They have a most agreeable chat until Mr. Grandon comes in, when Denise sends up some tea and wafer biscuits that would tempt an anchorite. The carriage is at the door for Gertrude, and an urgent note for Floyd, who has been deep in business all the afternoon, making up Eugene's shortcomings.
"You must go," Violet says, but it is half questioningly.
"Yes. Gertrude, I shall be very glad to have you keep me in countenance. We will discourse cynically upon the follies of the day and young people in general."
"No," Violet says, with pretty peremptoriness. "Gertrude is going to be young to-night. Oh, what will you wear?"
"There is nothing but black silk," answers Gertrude, "and that never was especially becoming, as I can indulge in no accessories. But Laura's dress is perfection. The palest, loveliest pink you can imagine, and no end of lace. Luckily, Mr. Delancy has not his fortune to make."
Floyd kisses his wife tenderly and whispers some hurried words of comfort. When they are gone the professor drops into his own luxurious chair and does not allow Mrs. Grandon time for despondency. He has an Old World charm; he has, too, the other charm of a young and fresh heart when he is not digging into antiquities.
Some way the talk comes around to Gertrude. She is so delicate, so melancholy, she shrinks so away from all the happy confusion that most women love. "Is it her grief for her father?" he asks.

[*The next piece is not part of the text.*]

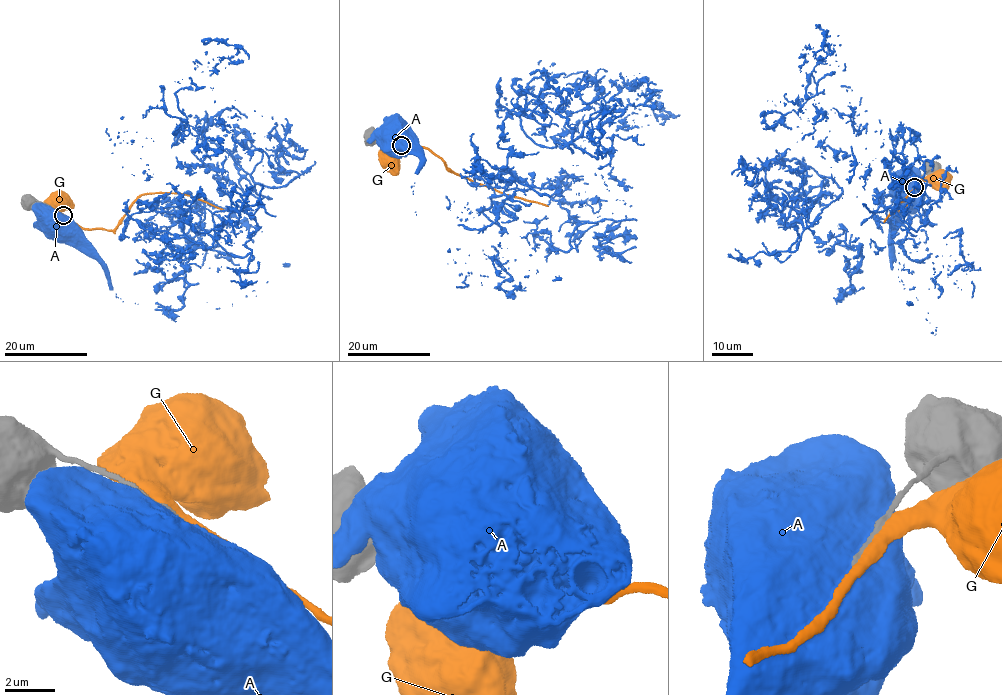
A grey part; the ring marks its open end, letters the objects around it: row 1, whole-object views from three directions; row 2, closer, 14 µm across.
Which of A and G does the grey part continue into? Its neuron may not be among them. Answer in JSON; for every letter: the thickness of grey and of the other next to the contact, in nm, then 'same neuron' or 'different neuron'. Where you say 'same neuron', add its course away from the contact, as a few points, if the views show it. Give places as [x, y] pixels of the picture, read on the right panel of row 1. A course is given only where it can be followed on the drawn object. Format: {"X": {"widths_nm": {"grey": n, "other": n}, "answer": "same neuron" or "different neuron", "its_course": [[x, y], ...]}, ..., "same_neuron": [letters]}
{"A": {"widths_nm": {"grey": 240, "other": 1200}, "answer": "different neuron"}, "G": {"widths_nm": {"grey": 180, "other": 420}, "answer": "different neuron"}, "same_neuron": []}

"I don't think it all that," says Violet, with a most beguiling flush. "There was another sorrow in her life, a—she loved some one very much. If he had died it would not have been as bad, but—oh, I wonder if I ought to tell?" and she finds so much encouragement in his eyes that she goes on. "He was—very unworthy."
"Ah!" The professor strokes and fondles his long, sunny beard. "But she should cast him out, she should not keep pale and thin, and in ill health, and brood over the trouble."
"I do not believe her life is—well, you see they all have other pursuits and are fond of society, and she stays too much alone," explains Violet, with a perplexed brow. "She is so good to me, I like her."